Modification records:
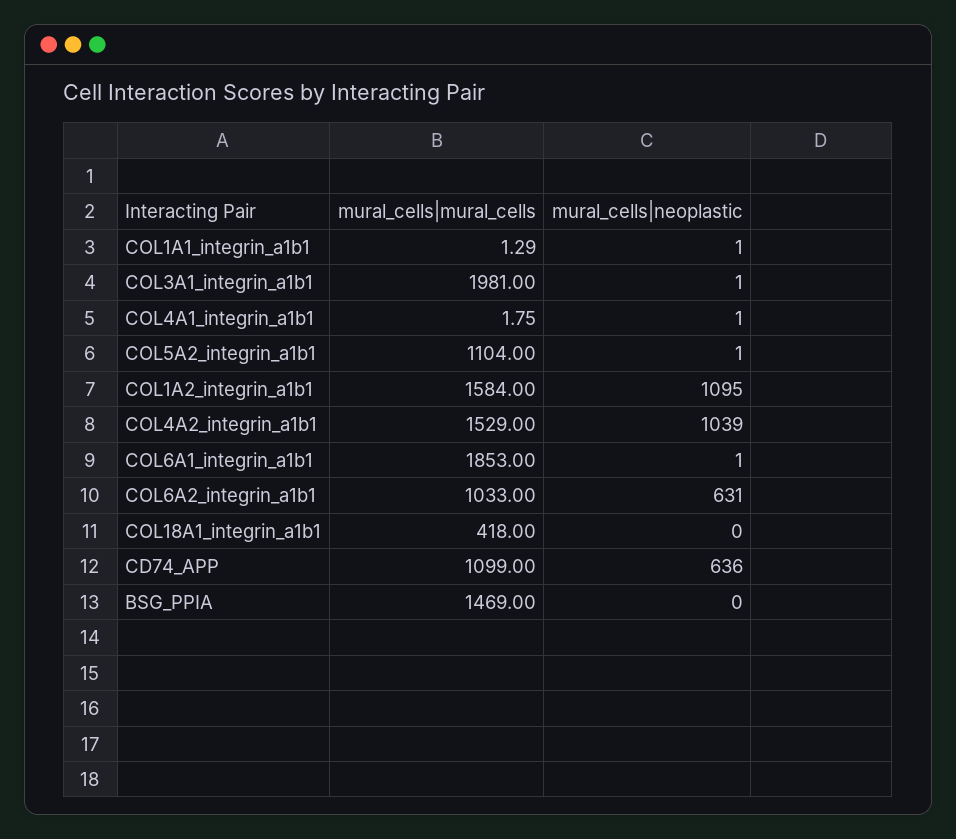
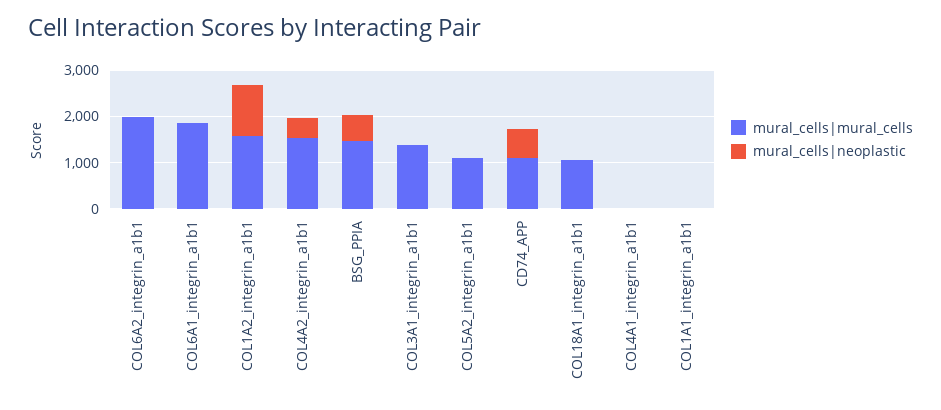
mural_cells|mural_cells, COL3A1_integrin_a1b1: 1981 -> 1400
mural_cells|neoplastic, COL4A2_integrin_a1b1: 1039 -> 400
mural_cells|mural_cells, COL6A2_integrin_a1b1: 1033 -> 2000
mural_cells|neoplastic, COL6A2_integrin_a1b1: 631 -> 0
mural_cells|mural_cells, COL18A1_integrin_a1b1: 418 -> 1000
mural_cells|neoplastic, BSG_PPIA: 0 -> 600

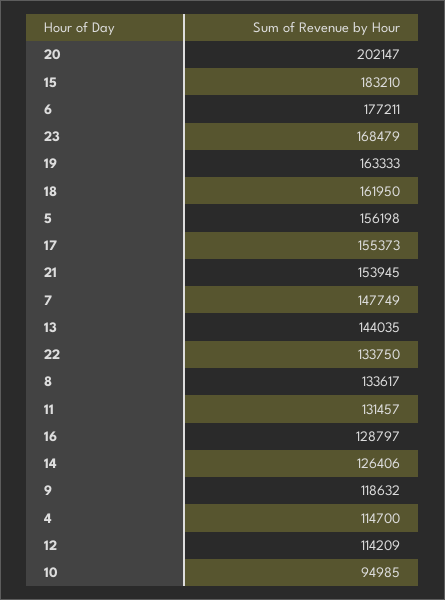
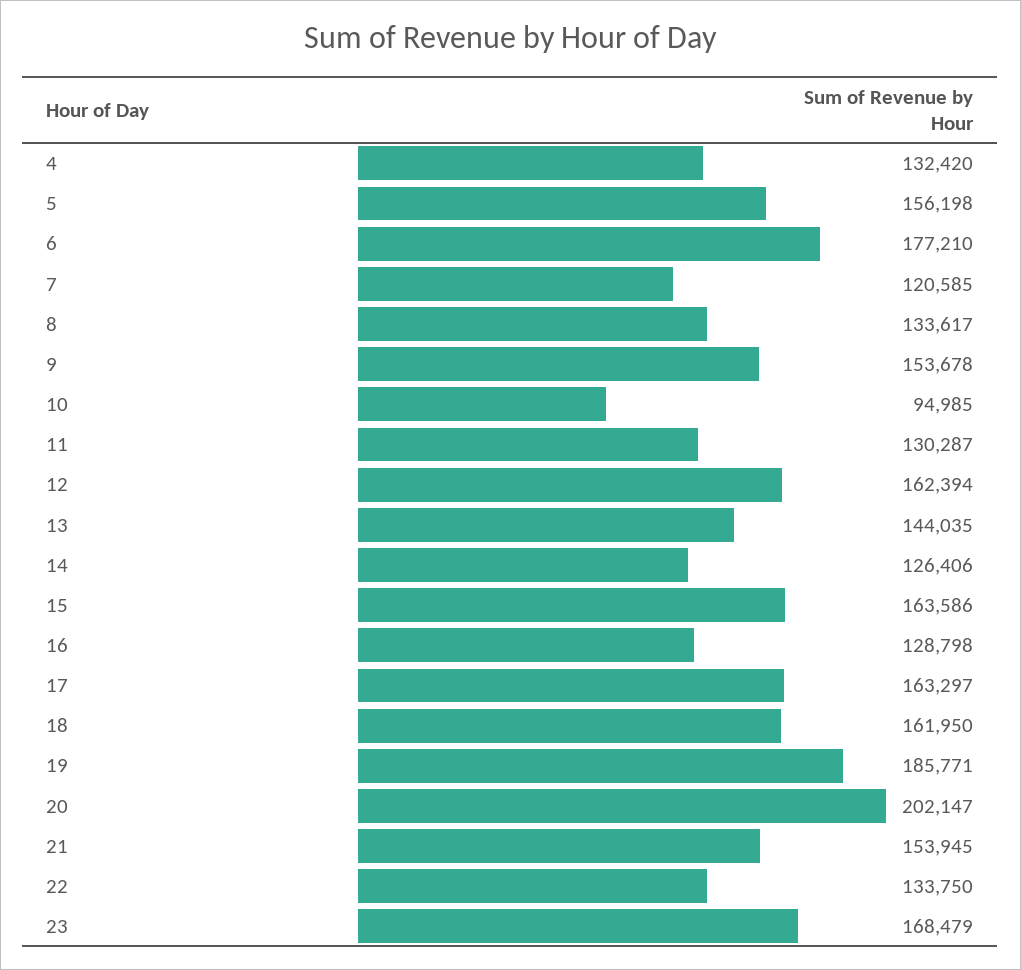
15: 183210 -> 163586
6: 177211 -> 177210
19: 163333 -> 185771
17: 155373 -> 163297
7: 147749 -> 120585
11: 131457 -> 130287
16: 128797 -> 128798
9: 118632 -> 153678
4: 114700 -> 132420
12: 114209 -> 162394

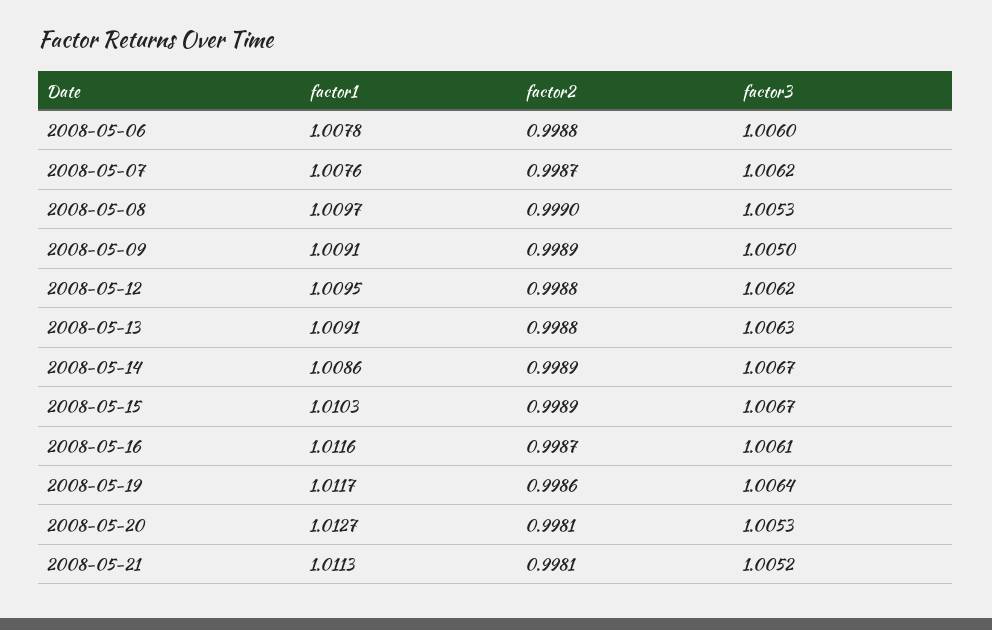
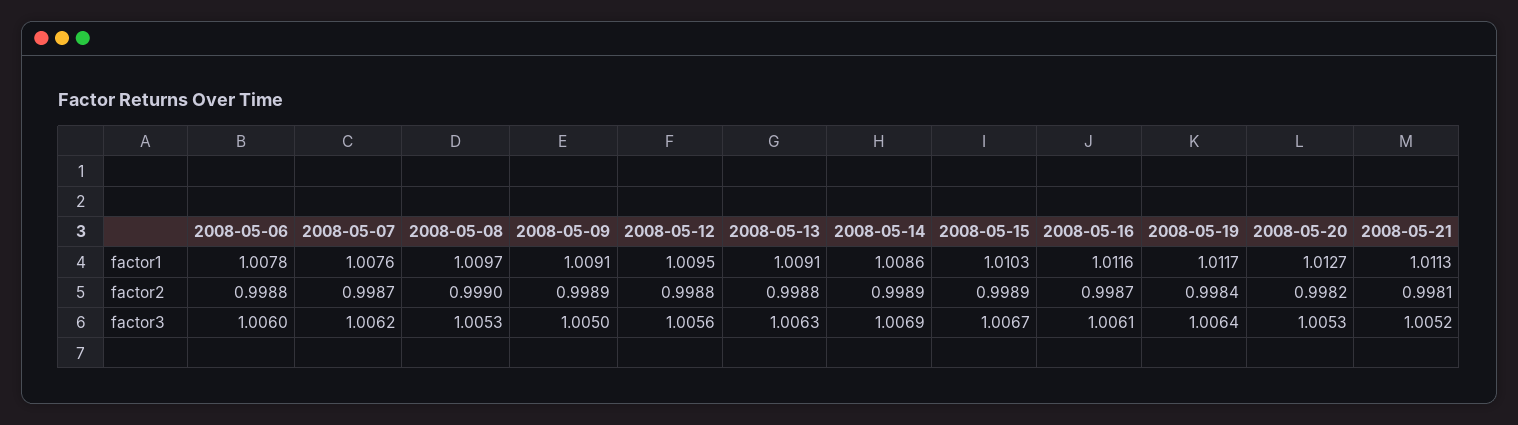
factor3, 2008-05-12: 1.0062 -> 1.0056
factor3, 2008-05-14: 1.0067 -> 1.0069
factor2, 2008-05-19: 0.9986 -> 0.9984
factor2, 2008-05-20: 0.9981 -> 0.9982

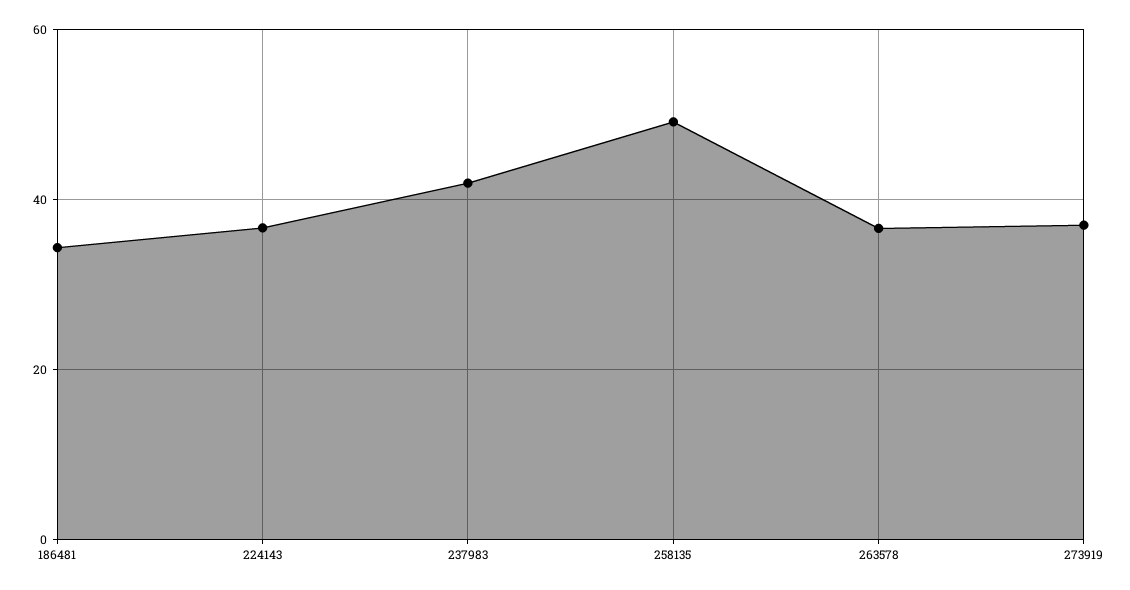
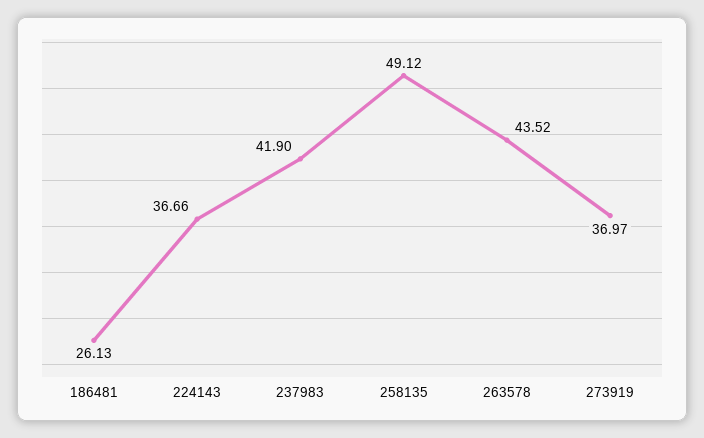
186481: 34 -> 26.13
263578: 36 -> 43.52

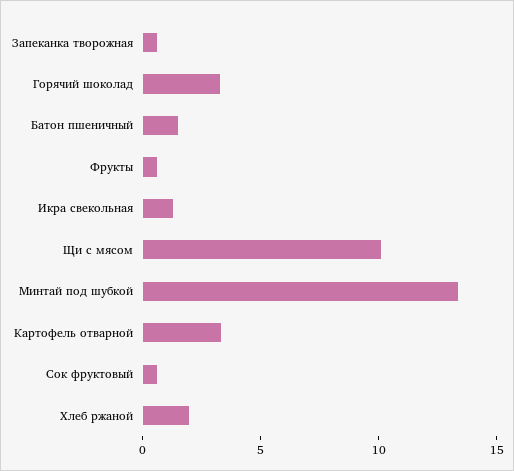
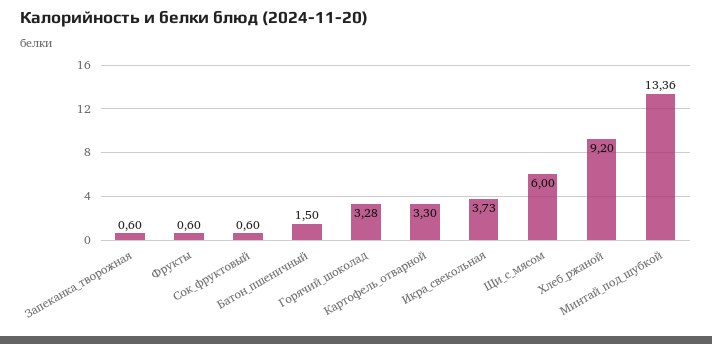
Икра свекольная: 1 -> 3.73
Щи с мясом: 10 -> 6
Хлеб ржаной: 2 -> 9.2

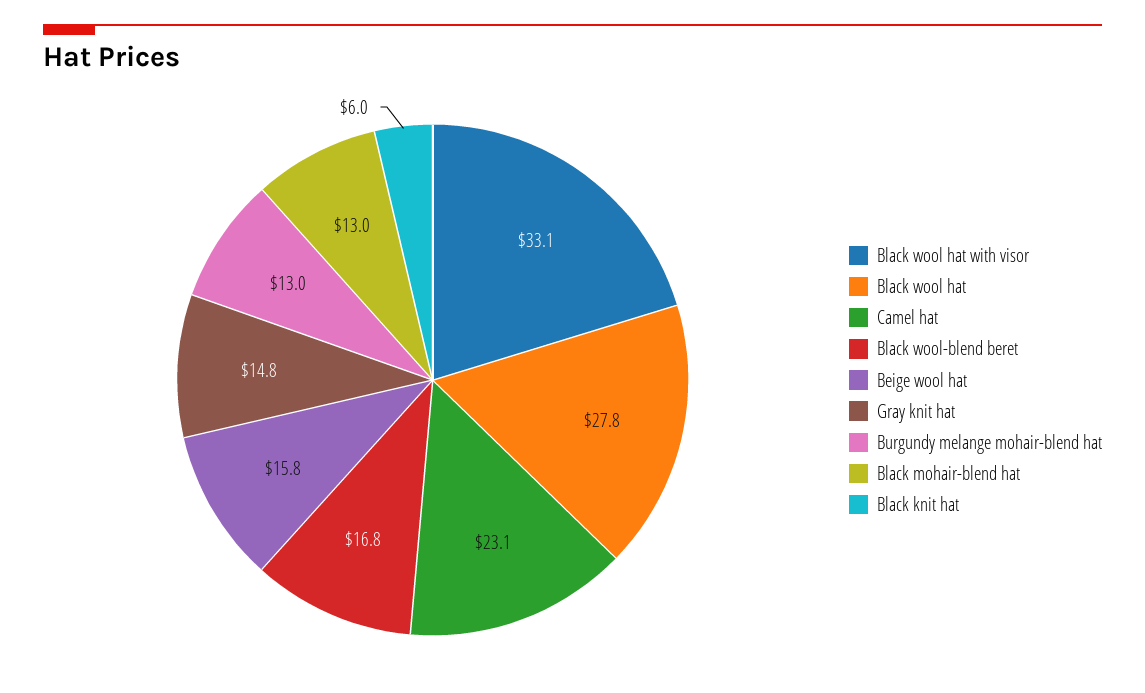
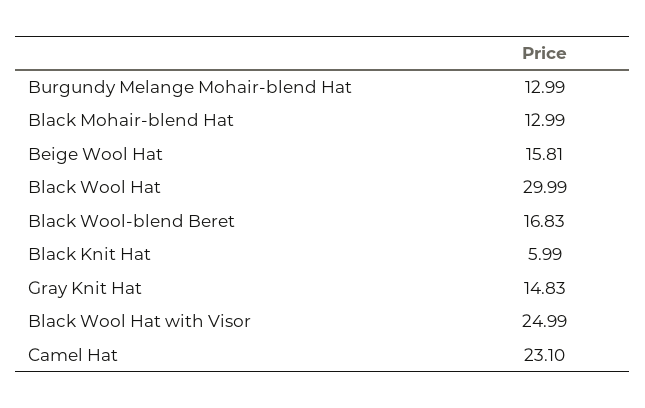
Black wool hat with visor: 33.1 -> 24.99
Black wool hat: 27.8 -> 29.99

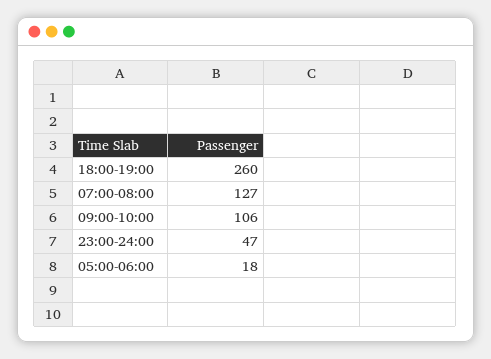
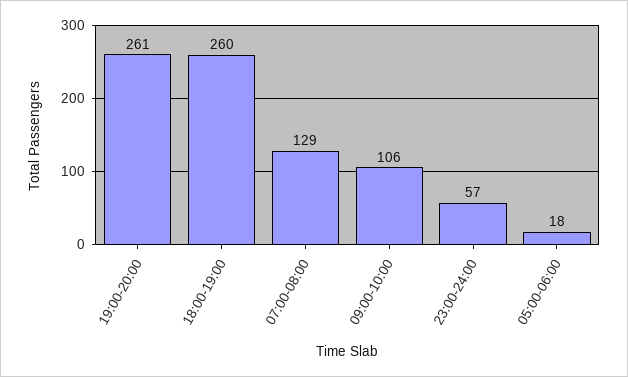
07:00-08:00: 127 -> 129
23:00-24:00: 47 -> 57
19:00-20:00: none -> 261

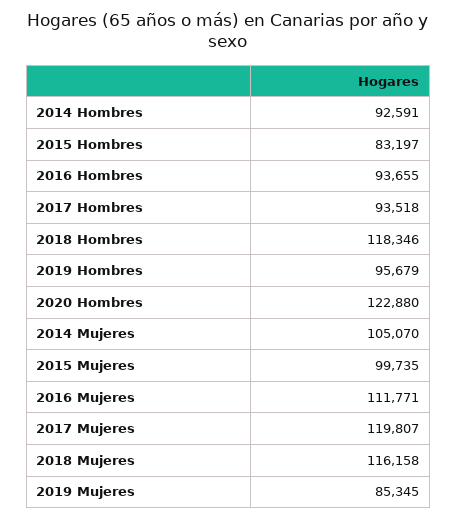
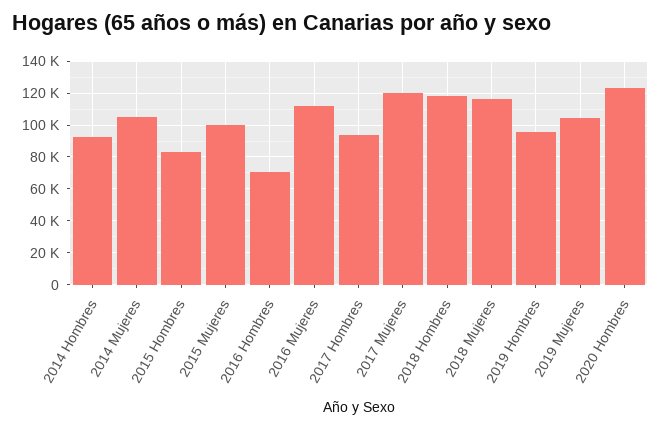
2016 Hombres: 93655 -> 70000
2019 Mujeres: 85345 -> 105000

Exercise:
From the first line through the line with "15: 183210 -> 163586", output those lines of the entries above exactly, and nothing else, with the pictures left out.

Result of the exercise:
mural_cells|mural_cells, COL3A1_integrin_a1b1: 1981 -> 1400
mural_cells|neoplastic, COL4A2_integrin_a1b1: 1039 -> 400
mural_cells|mural_cells, COL6A2_integrin_a1b1: 1033 -> 2000
mural_cells|neoplastic, COL6A2_integrin_a1b1: 631 -> 0
mural_cells|mural_cells, COL18A1_integrin_a1b1: 418 -> 1000
mural_cells|neoplastic, BSG_PPIA: 0 -> 600

15: 183210 -> 163586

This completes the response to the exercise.